» **EXERCISE**: In the entries that follow, the lines from the one with "SOIL REC | | |" through the one with "2021 | Page: | 18 |" are the ones to write out, exactly and with both ends included. Nothing else should appear.
-------- MATERIAL SUPPLIED
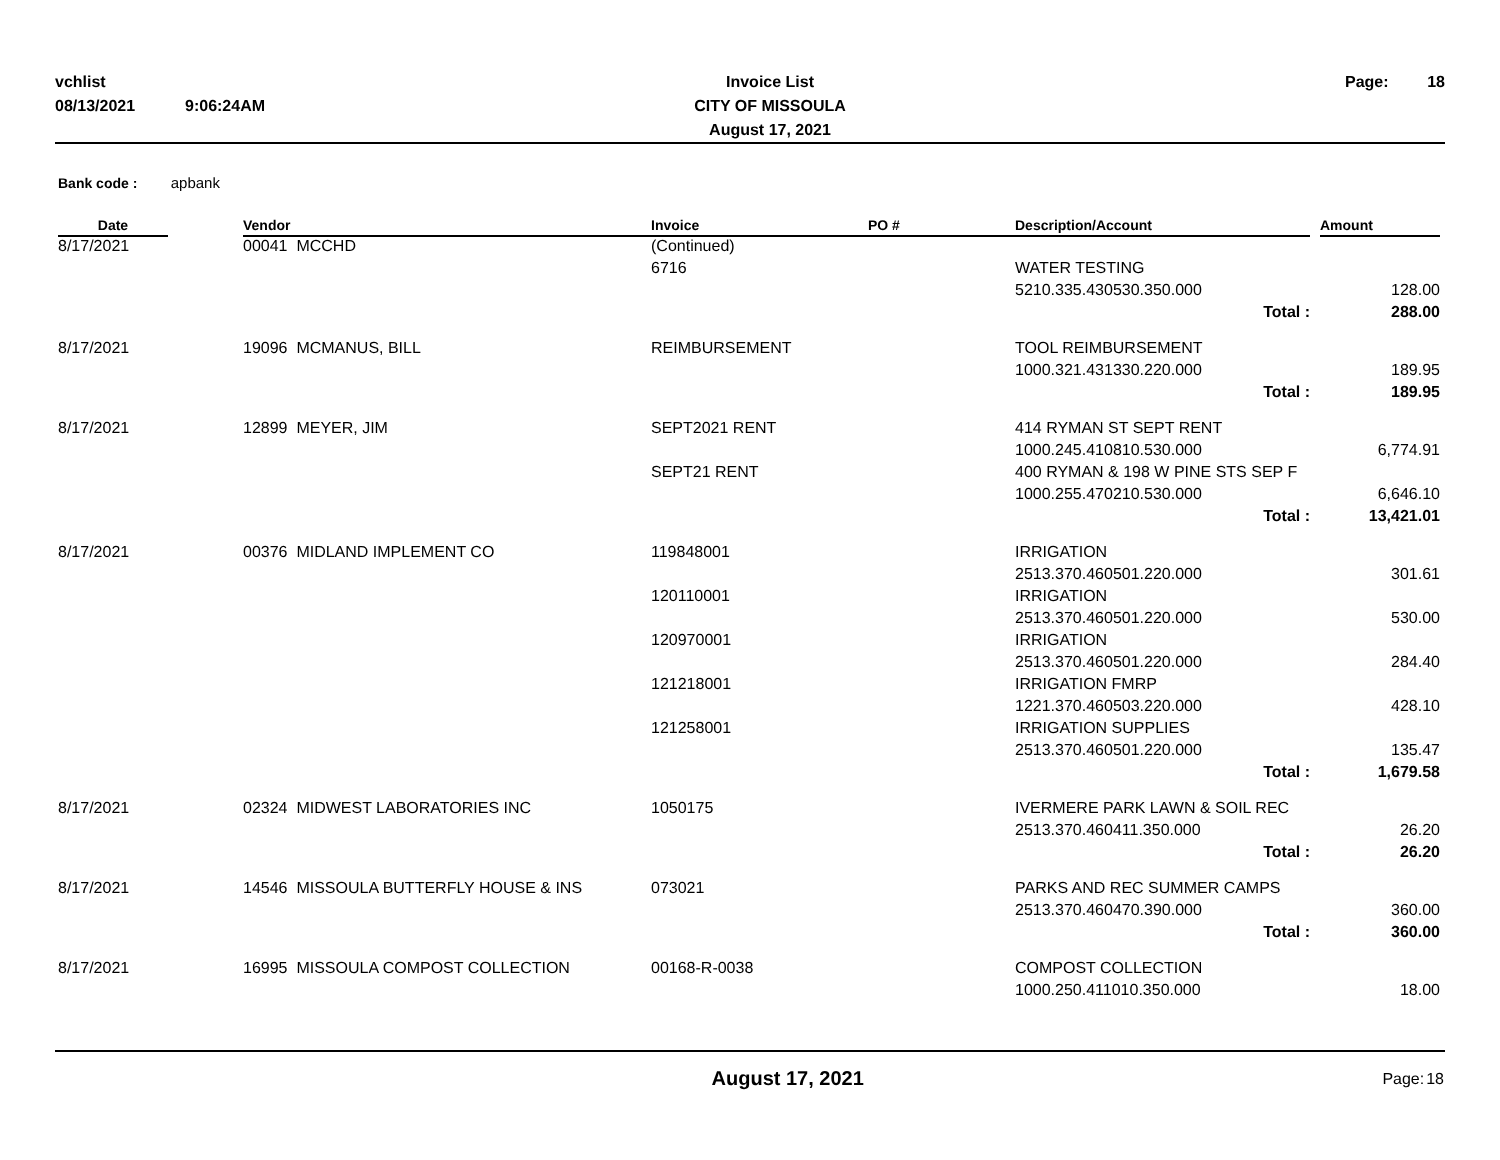| vchlist | | Invoice List | | Page: | 18 |
| 08/13/2021 | 9:06:24AM | CITY OF MISSOULA | | | |
| | | August 17, 2021 | | | |
Bank code : apbank
| Date | | Vendor | Invoice | PO # | Description/Account | | Amount |
| --- | --- | --- | --- | --- | --- | --- | --- |
| 8/17/2021 | | 00041 MCCHD | (Continued) | | | | |
| | | | 6716 | | WATER TESTING | | |
| | | | | | 5210.335.430530.350.000 | | 128.00 |
| | | | | | Total : | | 288.00 |
| 8/17/2021 | | 19096 MCMANUS, BILL | REIMBURSEMENT | | TOOL REIMBURSEMENT | | |
| | | | | | 1000.321.431330.220.000 | | 189.95 |
| | | | | | Total : | | 189.95 |
| 8/17/2021 | | 12899 MEYER, JIM | SEPT2021 RENT | | 414 RYMAN ST SEPT RENT | | |
| | | | | | 1000.245.410810.530.000 | | 6,774.91 |
| | | | SEPT21 RENT | | 400 RYMAN & 198 W PINE STS SEP F | | |
| | | | | | 1000.255.470210.530.000 | | 6,646.10 |
| | | | | | Total : | | 13,421.01 |
| 8/17/2021 | | 00376 MIDLAND IMPLEMENT CO | 119848001 | | IRRIGATION | | |
| | | | | | 2513.370.460501.220.000 | | 301.61 |
| | | | 120110001 | | IRRIGATION | | |
| | | | | | 2513.370.460501.220.000 | | 530.00 |
| | | | 120970001 | | IRRIGATION | | |
| | | | | | 2513.370.460501.220.000 | | 284.40 |
| | | | 121218001 | | IRRIGATION FMRP | | |
| | | | | | 1221.370.460503.220.000 | | 428.10 |
| | | | 121258001 | | IRRIGATION SUPPLIES | | |
| | | | | | 2513.370.460501.220.000 | | 135.47 |
| | | | | | Total : | | 1,679.58 |
| 8/17/2021 | | 02324 MIDWEST LABORATORIES INC | 1050175 | | IVERMERE PARK LAWN & SOIL REC | | |
| | | | | | 2513.370.460411.350.000 | | 26.20 |
| | | | | | Total : | | 26.20 |
| 8/17/2021 | | 14546 MISSOULA BUTTERFLY HOUSE & INS | 073021 | | PARKS AND REC SUMMER CAMPS | | |
| | | | | | 2513.370.460470.390.000 | | 360.00 |
| | | | | | Total : | | 360.00 |
| 8/17/2021 | | 16995 MISSOULA COMPOST COLLECTION | 00168-R-0038 | | COMPOST COLLECTION | | |
| | | | | | 1000.250.411010.350.000 | | 18.00 |
| August 17, 2021 | Page: | 18 |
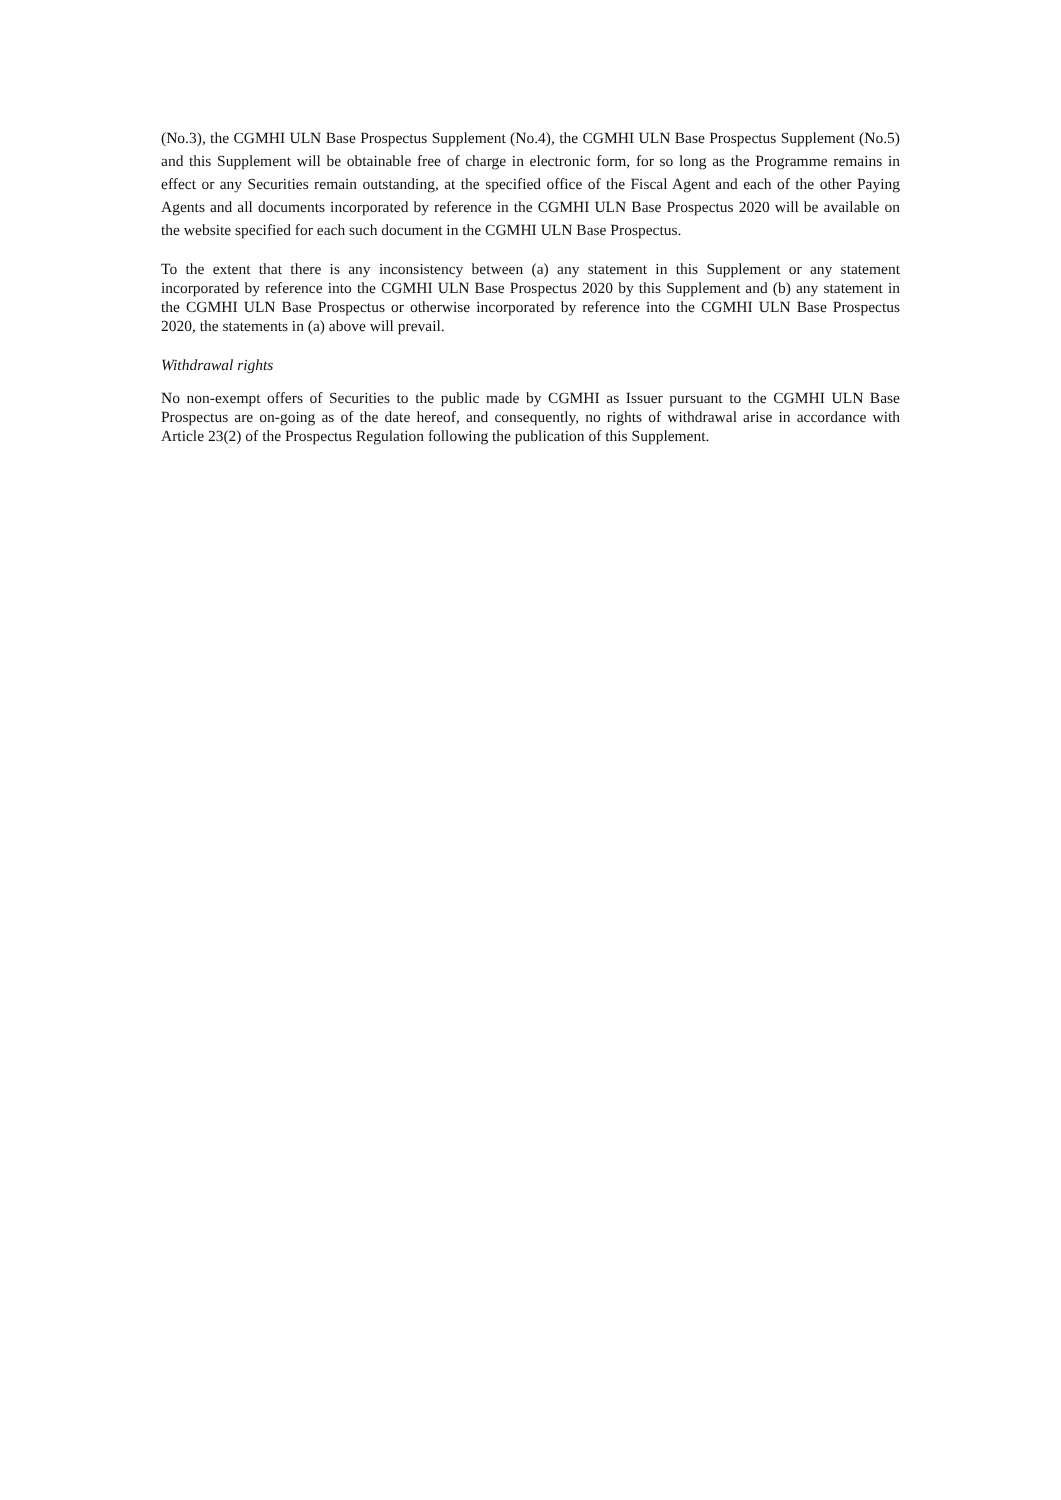(No.3), the CGMHI ULN Base Prospectus Supplement (No.4), the CGMHI ULN Base Prospectus Supplement (No.5) and this Supplement will be obtainable free of charge in electronic form, for so long as the Programme remains in effect or any Securities remain outstanding, at the specified office of the Fiscal Agent and each of the other Paying Agents and all documents incorporated by reference in the CGMHI ULN Base Prospectus 2020 will be available on the website specified for each such document in the CGMHI ULN Base Prospectus.
To the extent that there is any inconsistency between (a) any statement in this Supplement or any statement incorporated by reference into the CGMHI ULN Base Prospectus 2020 by this Supplement and (b) any statement in the CGMHI ULN Base Prospectus or otherwise incorporated by reference into the CGMHI ULN Base Prospectus 2020, the statements in (a) above will prevail.
Withdrawal rights
No non-exempt offers of Securities to the public made by CGMHI as Issuer pursuant to the CGMHI ULN Base Prospectus are on-going as of the date hereof, and consequently, no rights of withdrawal arise in accordance with Article 23(2) of the Prospectus Regulation following the publication of this Supplement.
----------------
» **RESULT BELOW**:
| 8/17/2021 | | 02324 MIDWEST LABORATORIES INC | 1050175 | | IVERMERE PARK LAWN & SOIL REC | | |
| | | | | | 2513.370.460411.350.000 | | 26.20 |
| | | | | | Total : | | 26.20 |
| 8/17/2021 | | 14546 MISSOULA BUTTERFLY HOUSE & INS | 073021 | | PARKS AND REC SUMMER CAMPS | | |
| | | | | | 2513.370.460470.390.000 | | 360.00 |
| | | | | | Total : | | 360.00 |
| 8/17/2021 | | 16995 MISSOULA COMPOST COLLECTION | 00168-R-0038 | | COMPOST COLLECTION | | |
| | | | | | 1000.250.411010.350.000 | | 18.00 |
| August 17, 2021 | Page: | 18 |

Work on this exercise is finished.